Upon the completion of his research fellowship at the University of Edinburgh, CC’S Anastasia Bakogianni caught up with Dr David Pritchard of the School of History, Philosophy, Religion and Classics at the University of Queensland. David tells us about his new research project Democracy’s Impact on War-making in Ancient Athens and Today. In the modern world Classical Athens is associated with the institution of democracy and its rich cultural output, but in the fifth century BCE it was an imperialist and bellicose polis that took pride in its military prowess.
David explains how sport and warfare were closely linked in ancient Athens. Sportsmen were members of the elite, but they were celebrated by the democratic polis. For Athenian men arete in all types of competition was the ideal to which they aspired. David has explored these issues in his monograph Sport, Democracy and War in Classical Athens (CUP, 2012) and in his edited collection War, Democracy and Culture in Classical Athens (CUP, 2011).

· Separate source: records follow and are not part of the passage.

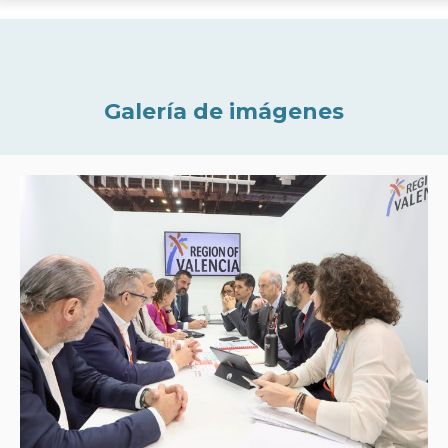
Galería de imágenes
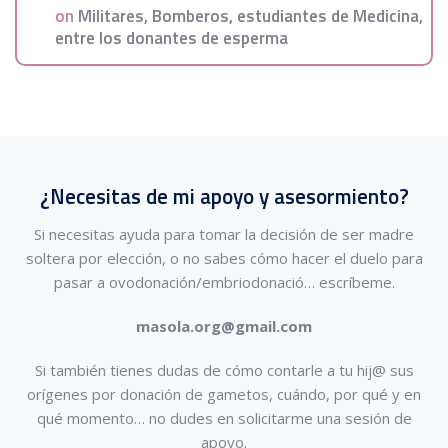
on
Militares, Bomberos, estudiantes de Medicina,
entre los donantes de esperma
¿Necesitas de mi apoyo y asesormiento?
Si necesitas ayuda para tomar la decisión de ser madre
soltera por elección, o no sabes cómo hacer el duelo para
pasar a ovodonación/embriodonació…
escríbeme.
masola.org@gmail.com
Si también tienes dudas de cómo contarle a tu hij@ sus
orígenes por donación de gametos, cuándo, por qué y en
qué momento… no dudes en solicitarme una sesión de
apoyo.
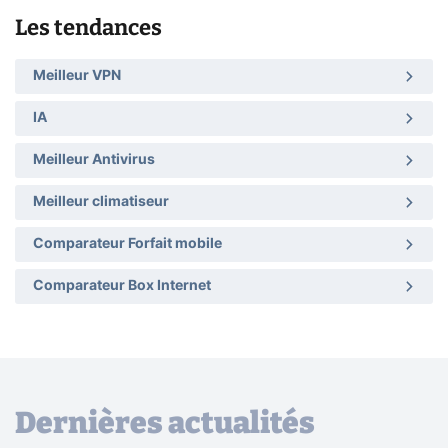
Les tendances
Meilleur VPN
IA
Meilleur Antivirus
Meilleur climatiseur
Comparateur Forfait mobile
Comparateur Box Internet
Dernières actualités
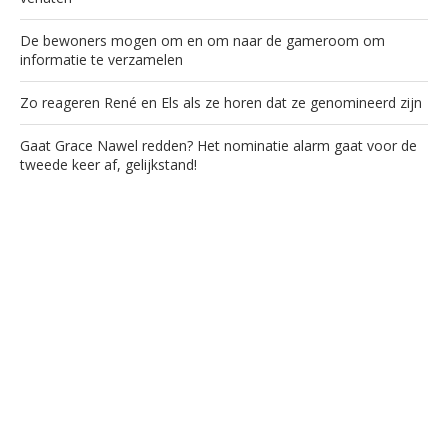
De bewoners mogen om en om naar de gameroom om
informatie te verzamelen
Zo reageren René en Els als ze horen dat ze genomineerd zijn
Gaat Grace Nawel redden? Het nominatie alarm gaat voor de
tweede keer af, gelijkstand!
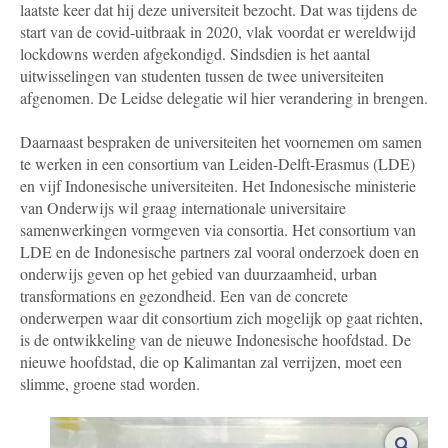
laatste keer dat hij deze universiteit bezocht. Dat was tijdens de
start van de covid-uitbraak in 2020, vlak voordat er wereldwijd
lockdowns werden afgekondigd. Sindsdien is het aantal
uitwisselingen van studenten tussen de twee universiteiten
afgenomen. De Leidse delegatie wil hier verandering in brengen.
Daarnaast bespraken de universiteiten het voornemen om samen
te werken in een consortium van Leiden-Delft-Erasmus (LDE)
en vijf Indonesische universiteiten. Het Indonesische ministerie
van Onderwijs wil graag internationale universitaire
samenwerkingen vormgeven via consortia. Het consortium van
LDE en de Indonesische partners zal vooral onderzoek doen en
onderwijs geven op het gebied van duurzaamheid, urban
transformations en gezondheid. Een van de concrete
onderwerpen waar dit consortium zich mogelijk op gaat richten,
is de ontwikkeling van de nieuwe Indonesische hoofdstad. De
nieuwe hoofdstad, die op Kalimantan zal verrijzen, moet een
slimme, groene stad worden.
vergro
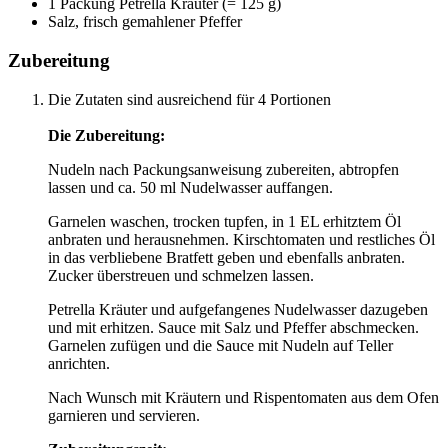
1 Packung Petrella Kräuter (= 125 g)
Salz, frisch gemahlener Pfeffer
Zubereitung
Die Zutaten sind ausreichend für 4 Portionen
Die Zubereitung:
Nudeln nach Packungsanweisung zubereiten, abtropfen
lassen und ca. 50 ml Nudelwasser auffangen.
Garnelen waschen, trocken tupfen, in 1 EL erhitztem Öl
anbraten und herausnehmen. Kirschtomaten und restliches Öl
in das verbliebene Bratfett geben und ebenfalls anbraten.
Zucker überstreuen und schmelzen lassen.
Petrella Kräuter und aufgefangenes Nudelwasser dazugeben
und mit erhitzen. Sauce mit Salz und Pfeffer abschmecken.
Garnelen zufügen und die Sauce mit Nudeln auf Teller
anrichten.
Nach Wunsch mit Kräutern und Rispentomaten aus dem Ofen
garnieren und servieren.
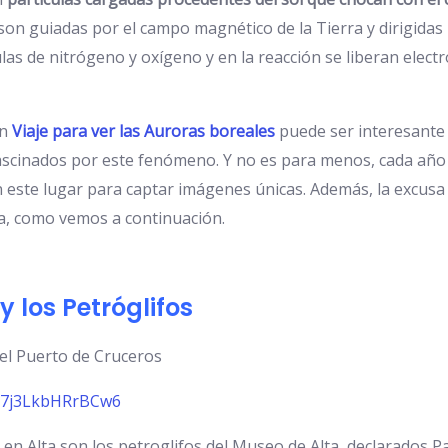
son guiadas por el campo magnético de la Tierra y dirigidas h
as de nitrógeno y oxígeno y en la reacción se liberan elect
un
Viaje para ver las Auroras boreales
puede ser interesante 
fascinados por este fenómeno. Y no es para menos, cada añ
n este lugar para captar imágenes únicas. Además, la excusa 
a, como vemos a continuación.
 y los Petróglifos
el Puerto de Cruceros
bG7j3LkbHRrBCw6
r en Alta son los petroglifos del Museo de Alta, declarados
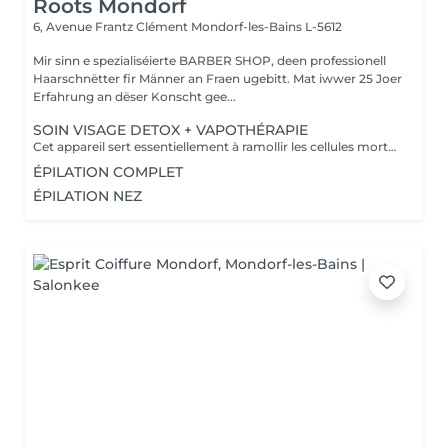
Roots Mondorf
6, Avenue Frantz Clément
Mondorf-les-Bains L-5612
Mir sinn e spezialiséierte BARBER SHOP, deen professionell
Haarschnëtter fir Männer an Fraen ugebitt. Mat iwwer 25 Joer
Erfahrung an dëser Konscht gee...
SOIN VISAGE DETOX + VAPOTHÉRAPIE
Cet appareil sert essentiellement à ramollir les cellules mortes de la peau et prépare la peau de manière optimale au soin correspondant. Le Vapozone permet ainsi d'ouvrir les pores pour un nettoyage en profondeur de la peau. La vapeur + l'ozone pénètre en profondeur dans les pores et nettoie les impuretés, le gras, les points noirs et les restes de maquillage. La vapeur peut donc aider à éliminer les toxines de l'épiderme.
ÉPILATION COMPLET
ÉPILATION NEZ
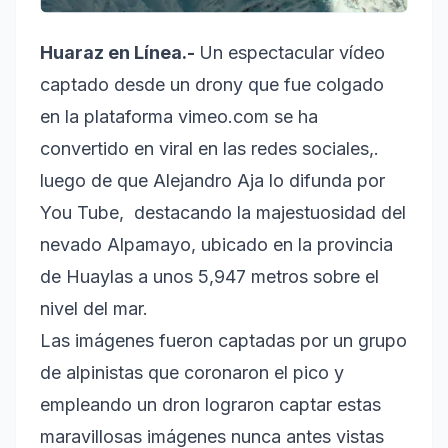
Huaraz en Línea.-
Un espectacular vídeo
captado desde un drony que fue colgado
en la plataforma vimeo.com se ha
convertido en viral en las redes sociales,.
luego de que Alejandro Aja lo difunda por
You Tube, destacando la majestuosidad del
nevado Alpamayo, ubicado en la provincia
de Huaylas a unos 5,947 metros sobre el
nivel del mar.
Las imágenes fueron captadas por un grupo
de alpinistas que coronaron el pico y
empleando un dron lograron captar estas
maravillosas imágenes nunca antes vistas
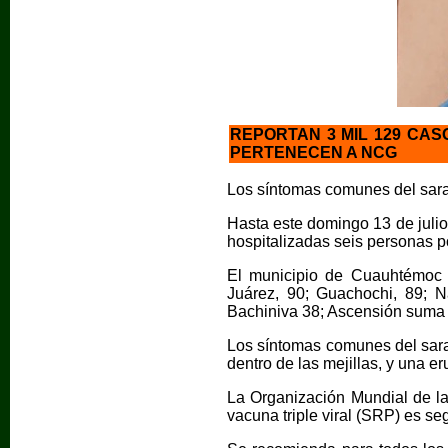
REPORTAN 3 MIL 129 CAS
PERTENECEN A NCG
Los síntomas comunes del saramp
Hasta este domingo 13 de juli
hospitalizadas seis personas p
El municipio de Cuauhtémoc 
Juárez, 90; Guachochi, 89; 
Bachiniva 38; Ascensión suma 
Los síntomas comunes del saram
dentro de las mejillas, y una e
La Organización Mundial de la
vacuna triple viral (SRP) es se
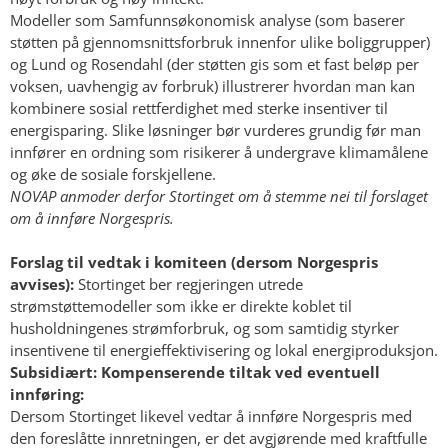
Modeller som Samfunnsøkonomisk analyse (som baserer
støtten på gjennomsnittsforbruk innenfor ulike boliggrupper)
og Lund og Rosendahl (der støtten gis som et fast beløp per
voksen, uavhengig av forbruk) illustrerer hvordan man kan
kombinere sosial rettferdighet med sterke insentiver til
energisparing. Slike løsninger bør vurderes grundig før man
innfører en ordning som risikerer å undergrave klimamålene
og øke de sosiale forskjellene.
NOVAP anmoder derfor Stortinget om å stemme nei til forslaget
om å innføre Norgespris.
Forslag til vedtak i komiteen (dersom Norgespris
avvises):
Stortinget ber regjeringen utrede
strømstøttemodeller som ikke er direkte koblet til
husholdningenes strømforbruk, og som samtidig styrker
insentivene til energieffektivisering og lokal energiproduksjon.
Subsidiært: Kompenserende tiltak ved eventuell
innføring:
Dersom Stortinget likevel vedtar å innføre Norgespris med
den foreslåtte innretningen, er det avgjørende med kraftfulle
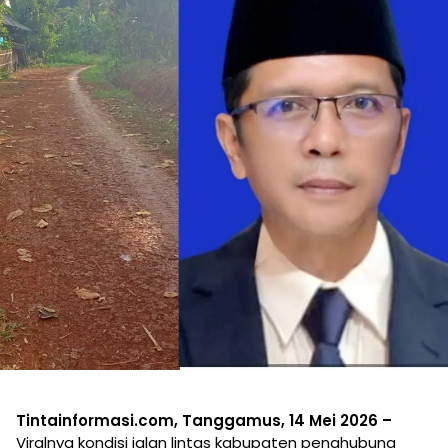
Tintainformasi.com, Tanggamus, 14 Mei 2026 –
Viralnya kondisi jalan lintas kabupaten penghubung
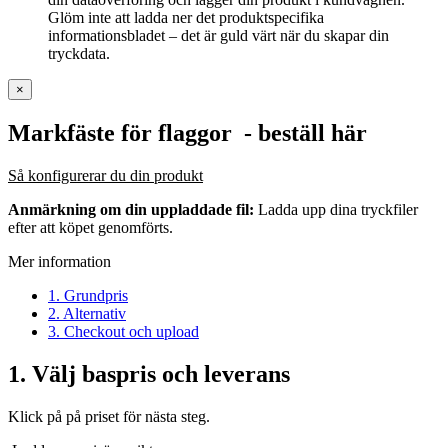
Glöm inte att ladda ner det produktspecifika
informationsbladet – det är guld värt när du skapar din
tryckdata.
×
Markfäste för flaggor
- beställ här
Så konfigurerar du din produkt
Anmärkning om din uppladdade fil:
Ladda upp dina tryckfiler
efter att köpet genomförts.
Mer information
1. Grundpris
2. Alternativ
3. Checkout och upload
1.
Välj baspris och leverans
Klick på på priset för nästa steg.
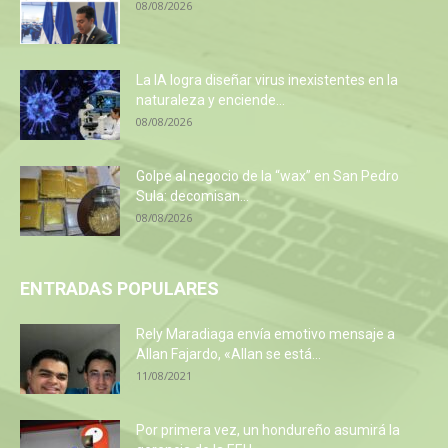
08/08/2026
La IA logra diseñar virus inexistentes en la
naturaleza y enciende...
08/08/2026
Golpe al negocio de la “wax” en San Pedro
Sula: decomisan...
08/08/2026
ENTRADAS POPULARES
Rely Maradiaga envía emotivo mensaje a
Allan Fajardo, «Allan se está...
11/08/2021
Por primera vez, un hondureño asumirá la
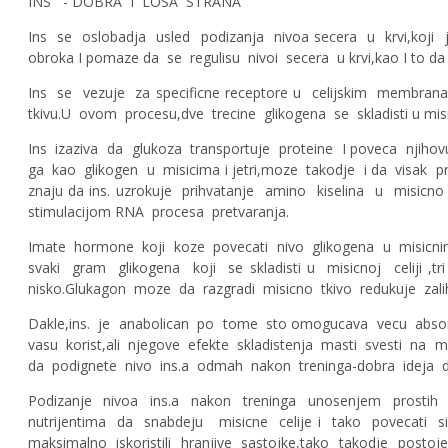
INS - DOBRA I LOSA STRANA
Ins se oslobadja usled podizanja nivoa secera u krvi,koj
obroka I pomaze da se regulisu nivoi secera u krvi,kao I to 
Ins se vezuje za specificne receptore u celijskim membranam
tkivu.U ovom procesu,dve trecine glikogena se skladisti u misic
Ins izaziva da glukoza transportuje proteine I poveca njihov
ga kao glikogen u misicima i jetri,moze takodje i da visak 
znaju da ins. uzrokuje prihvatanje amino kiselina u misicn
stimulacijom RNA procesa pretvaranja.
Imate hormone koji koze povecati nivo glikogena u misicnim 
svaki gram glikogena koji se skladisti u misicnoj celiji ,
nisko.Glukagon moze da razgradi misicno tkivo redukuje zalih
Dakle,ins. je anabolican po tome sto omogucava vecu absorpci
vasu korist,ali njegove efekte skladistenja masti svesti na 
da podignete nivo ins.a odmah nakon treninga-dobra ideja d
Podizanje nivoa ins.a nakon treninga unosenjem prostih ug
nutrijentima da snabdeju misicne celije i tako povecati s
maksimalno iskoristili hranjive sastojke,tako takodje posto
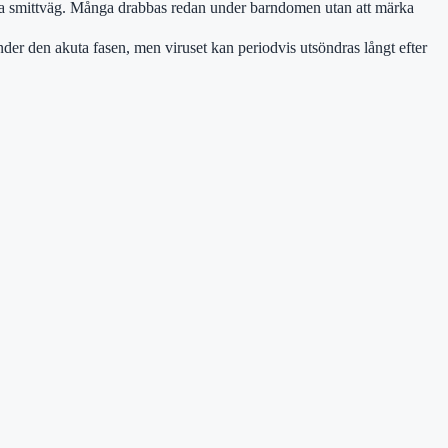
ära smittväg. Många drabbas redan under barndomen utan att märka
under den akuta fasen, men viruset kan periodvis utsöndras långt efter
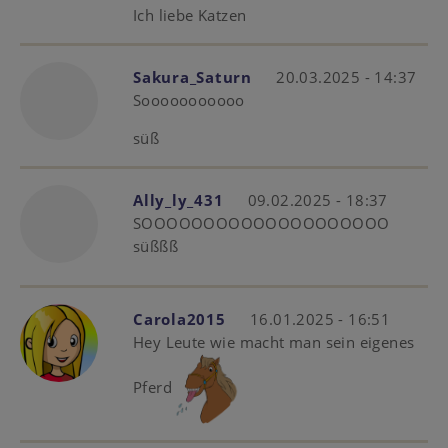
Ich liebe Katzen
Sakura_Saturn
20.03.2025 - 14:37
Sooooooooooo
süß
Ally_ly_431
09.02.2025 - 18:37
SOOOOOOOOOOOOOOOOOOOO
süßßß
Carola2015
16.01.2025 - 16:51
Hey Leute wie macht man sein eigenes
Pferd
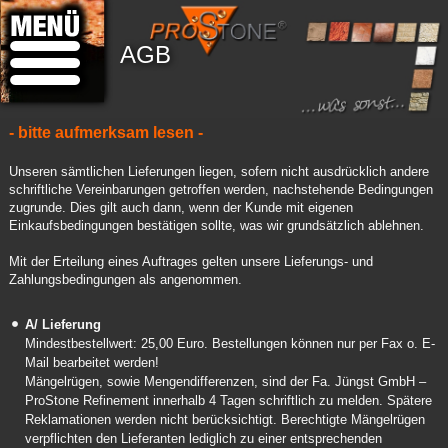
AGB
- bitte aufmerksam lesen -
Unseren sämtlichen Lieferungen liegen, sofern nicht ausdrücklich andere
schriftliche Vereinbarungen getroffen werden, nachstehende Bedingungen
zugrunde. Dies gilt auch dann, wenn der Kunde mit eigenen
Einkaufsbedingungen bestätigen sollte, was wir grundsätzlich ablehnen.
Mit der Erteilung eines Auftrages gelten unsere Lieferungs- und
Zahlungsbedingungen als angenommen.
A/ Lieferung
Mindestbestellwert: 25,00 Euro. Bestellungen können nur per Fax o. E-
Mail bearbeitet werden!
Mängelrügen, sowie Mengendifferenzen, sind der Fa. Jüngst GmbH –
ProStone Refinement innerhalb 4 Tagen schriftlich zu melden. Spätere
Reklamationen werden nicht berücksichtigt. Berechtigte Mängelrügen
verpflichten den Lieferanten lediglich zu einer entsprechenden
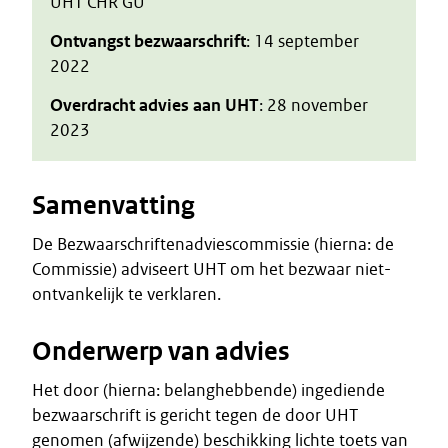
UHT CHR GU
Ontvangst bezwaarschrift
: 14 september
2022
Overdracht advies aan UHT
: 28 november
2023
Samenvatting
De Bezwaarschriftenadviescommissie (hierna: de
Commissie) adviseert UHT om het bezwaar niet-
ontvankelijk te verklaren.
Onderwerp van advies
Het door (hierna: belanghebbende) ingediende
bezwaarschrift is gericht tegen de door UHT
genomen (afwijzende) beschikking lichte toets van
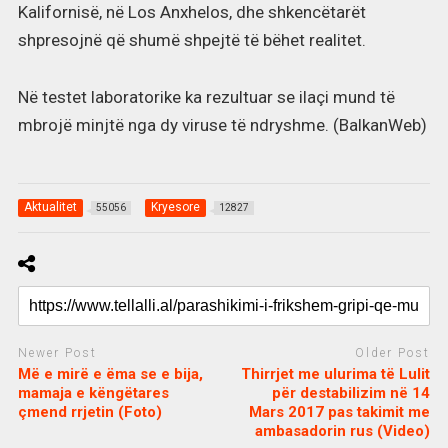
Kalifornisë, në Los Anxhelos, dhe shkencëtarët
shpresojnë që shumë shpejtë të bëhet realitet.
Në testet laboratorike ka rezultuar se ilaçi mund të
mbrojë minjtë nga dy viruse të ndryshme. (BalkanWeb)
Aktualitet
Kryesore
55056
12827
Newer Post
Older Post
Më e mirë e ëma se e bija,
Thirrjet me ulurima të Lulit
mamaja e këngëtares
për destabilizim në 14
çmend rrjetin (Foto)
Mars 2017 pas takimit me
ambasadorin rus (Video)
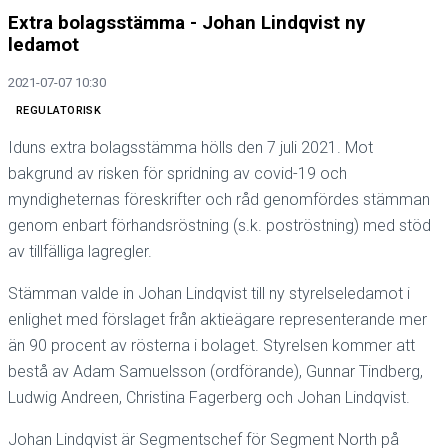
Extra bolagsstämma - Johan Lindqvist ny
ledamot
2021-07-07 10:30
REGULATORISK
Iduns extra bolagsstämma hölls den 7 juli 2021. Mot
bakgrund av risken för spridning av covid-19 och
myndigheternas föreskrifter och råd genomfördes stämman
genom enbart förhandsröstning (s.k. poströstning) med stöd
av tillfälliga lagregler.
Stämman valde in Johan Lindqvist till ny styrelseledamot i
enlighet med förslaget från aktieägare representerande mer
än 90 procent av rösterna i bolaget. Styrelsen kommer att
bestå av Adam Samuelsson (ordförande), Gunnar Tindberg,
Ludwig Andreen, Christina Fagerberg och Johan Lindqvist.
Johan Lindqvist är Segmentschef för Segment North på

On the modern stage Greek tragedy is often used as a tool to criticise the abuse of power and to condemn war. Euripides’ Troades, which portrays the suffering of the women of Troy, has become a vehicle for delivering this anti-war message. David points out that in a number of his dramas, like the Suppliants and Children of Heracles, Euripides celebrates Athens’ success in war. The democratic polis and its citizens valorised victory in all arenas of life.